Yesterday, Mr. MacIsaac (above) unveiled Metrolinx’s transportation plan, The Big Move. Again, David Miller and the TTC chair, Adam Giambrone, took a pass. Also missing: Toronto Councillor Norm Kelly and Hazel McCallion, the mayor of Mississauga. All four are members of the 11-member Metrolinx board. Mr. Miller didn’t just miss the event, he actually went as far away as he could on a day trip — to Montreal — to avoid it.

“Everybody was invited,” says Jacquie Menezes, spokeswoman for Metrolinx. “Everybody’s very busy, they’ve got a million things going on.”
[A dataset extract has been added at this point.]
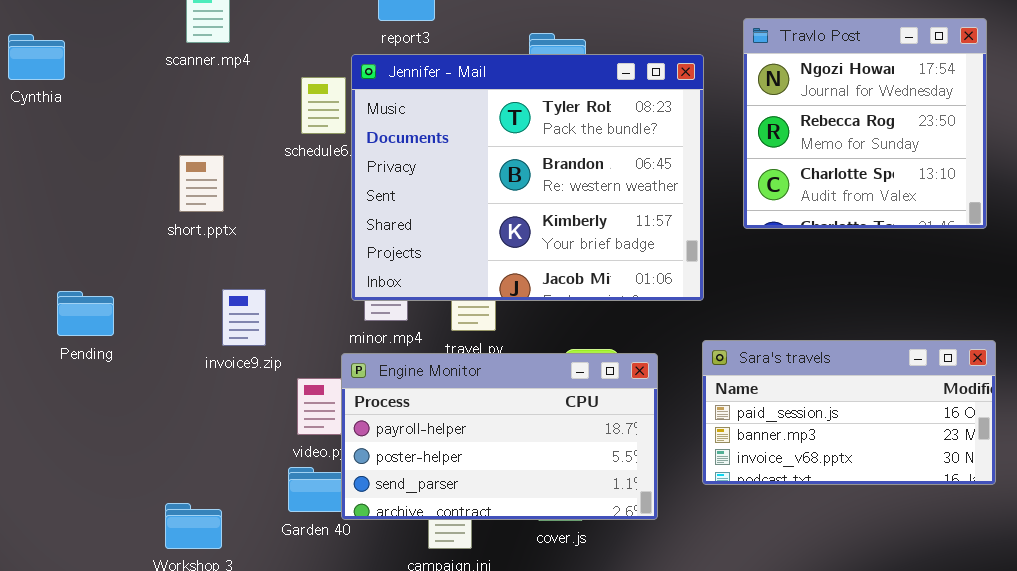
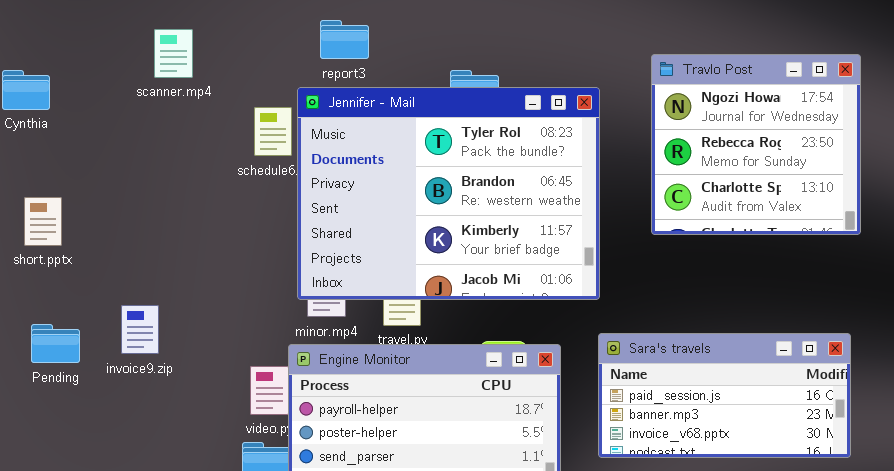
Travlo Post: [743,18,987,229] -> [651,54,861,235], moved
short.pptx: [179,155,224,212] -> [24,197,62,246], moved
invoice9.zip: [222,289,266,346] -> [121,305,159,354], moved
Pending: [57,291,114,336] -> [31,324,80,363], moved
It’s no surprise they skipped the event. Thinner than the paper on which it’s printed, the Metrolinx plan reheats already-announced projects. Plus, Metrolinx has no power or money to make it happen.

The Metrolinx plan to add 7,400 kilometres of bicycle lanes in greater Toronto warms my heart. Other than that, where are the bold moves? If politicians fear the political fallout of road tolls, why not let Metrolinx push that plan? Mr. MacIsaac doesn’t have to face voters.

The Metrolinx plan focuses on the suburbs. But, as Mr. Miller points out, 80% of transit riders in greater Toronto ride the overcrowded TTC. Where in the Metrolinx plan is the relief for the people who actually use public transit? In particular, where is the Downtown Relief Line?

The Downtown Relief Line, first proposed in 1985, would run from Pape Station, down Pape Avenue to the rail lines and then down through Union Station to Fort York before turning north along the railway through Liberty Village and Parkdale, ending at Dundas West Station.

“Oh yes,” said the helpful Ms. Menezes. “It’s on page 65.”

Indeed, in the category “Years 16-25,” the report suggests, “A new subway service in the King/Queen corridor in downtown Toronto will provide relief to the Bloor subway line and greatly improved service in the downtown core.” In short, we will get this subway 50 years after planners first suggested it. If this is the best Metrolinx can do, let’s scrap them and spend the $14.7-million on buses.

I’m not kidding! This is a scandal. In most big cities, people, rich and poor, ride transit because it’s the fastest way to get around. In Toronto, rich people ride GO trains, but most avoid the TTC, because it is too crowded to be comfortable.

Blame does not rest just with Metrolinx. Mr. Miller was in Montreal yesterday with big city mayors to put municipal infrastructure on the agenda for the current federal election, where it indeed belongs. But the mayor, too, should ask the Wizard of Oz for some courage and institute road tolls at Toronto’s borders. He won’t lose a single vote.

Last year I visited Amsterdam. Most of Centraal Station, in the heart of the city, was blocked off, as workers dug a new subway line through downtown. It is a perilous, outrageously complex job, in a town that’s below sea level.

They are spending the big bucks. Mexico City, impoverished by Toronto standards, has a glorious subway system. Montreal’s subway now links Laval. And we’re still waiting for the streetcar, when we’re not waiting for the bus.